Pakistan to use hedging instruments, expand domestic markets in debt management strategy

Government plans to mitigate exchange rate volatility, develop futures and interest rate swap markets

Pakistan plans to utilise hedging instruments to manage exchange rate volatility risks, while also working to develop domestic futures and interest rate swap markets, according to the “Medium Term Debt Management Strategy (MTDS) for FY 2026-28” released by the Debt Management Office, Finance Division.

“The government is committed to actively managing foreign exchange (FX) risk. There are plans to use hedging instruments to mitigate exchange rate volatility risks,” read the Medium Term Debt Management Strategy FY2026-28.

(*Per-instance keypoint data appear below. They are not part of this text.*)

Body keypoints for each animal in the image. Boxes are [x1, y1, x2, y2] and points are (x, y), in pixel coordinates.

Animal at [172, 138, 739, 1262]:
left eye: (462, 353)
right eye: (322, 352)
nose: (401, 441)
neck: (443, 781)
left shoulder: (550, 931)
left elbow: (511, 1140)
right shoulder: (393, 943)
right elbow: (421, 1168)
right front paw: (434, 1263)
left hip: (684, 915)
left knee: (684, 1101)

The MTDS projects that nominal GDP will rise from Rs114.7 trillion in FY 2025 to Rs162.5 trillion by FY 2028, driven by growth in the agriculture and manufacturing sectors. It also anticipates an average primary surplus of around 1% of GDP during the strategy period, in line with targets set under the International Monetary Fund (IMF) programme.

The government is committed to managing foreign exchange risk, exploring innovative instruments such as debt-for-nature swaps to reduce external debt risks. The total public debt at the end of FY 2025 is projected to be Rs78.2 trillion (USD 275.9 billion), about 68% of the estimated GDP, with an increasing reliance on domestic financing. Domestic debt’s share in total public debt has risen from around 62% in FY 2023 to 68% in FY 2025.

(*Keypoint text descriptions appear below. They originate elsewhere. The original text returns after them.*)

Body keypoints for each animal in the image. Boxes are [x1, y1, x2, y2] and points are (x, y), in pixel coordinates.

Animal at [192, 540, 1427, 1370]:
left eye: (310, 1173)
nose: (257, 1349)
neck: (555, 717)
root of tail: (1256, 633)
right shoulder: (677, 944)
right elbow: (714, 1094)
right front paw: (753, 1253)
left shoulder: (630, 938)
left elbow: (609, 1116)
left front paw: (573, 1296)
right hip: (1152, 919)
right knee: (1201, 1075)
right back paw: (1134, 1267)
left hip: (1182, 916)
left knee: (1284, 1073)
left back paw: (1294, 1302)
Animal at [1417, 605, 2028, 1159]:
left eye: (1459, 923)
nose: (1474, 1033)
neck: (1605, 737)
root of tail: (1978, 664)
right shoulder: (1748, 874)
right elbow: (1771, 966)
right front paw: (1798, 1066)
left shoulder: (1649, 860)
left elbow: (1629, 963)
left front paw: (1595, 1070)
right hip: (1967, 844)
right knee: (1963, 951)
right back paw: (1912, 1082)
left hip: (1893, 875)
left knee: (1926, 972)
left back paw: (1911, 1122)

The MTDS highlights that the cost of domestic debt remains high, with the overall weighted average interest rate at 11.9%, driven largely by higher domestic borrowing costs. In contrast, external debt carries a much lower weighted average interest rate of 4.4%, reflecting the high share of concessional financing. Domestic debt, however, carries an average rate of 15.82%, placing significant pressure on the country’s finances, with interest payments consuming nearly 6% of GDP in FY 2025.

Refinancing risk has been reduced, with the average time to maturity (ATM) of domestic debt improving from 2.7 years in June 2024 to 3.8 years in June 2025. The ATM for external debt remains over 6.1 years. However, the shift towards floating-rate instruments in domestic debt has raised interest rate risk, as nearly 80% of domestic debt is subject to interest rate refixing in FY 2026.

The MTDS aims to rebalance the debt portfolio by relying more on longer-term, fixed-rate domestic instruments and reducing exposure to short-term, high-cost borrowing. Efforts will be made to increase net issuances of fixed-rate Pakistan Investment Bonds (PIBs), including newly introduced zero-coupon bonds for both conventional and Sharia-compliant markets, to attract long-term institutional investors.

The strategy also places emphasis on expanding Sharia-compliant instruments, aiming for them to make up over 20% of total domestic securities. The government aims to deepen the domestic capital market, limiting the issuance of floating-rate instruments and Treasury Bills (T-bills) to reduce short-term debt accumulation.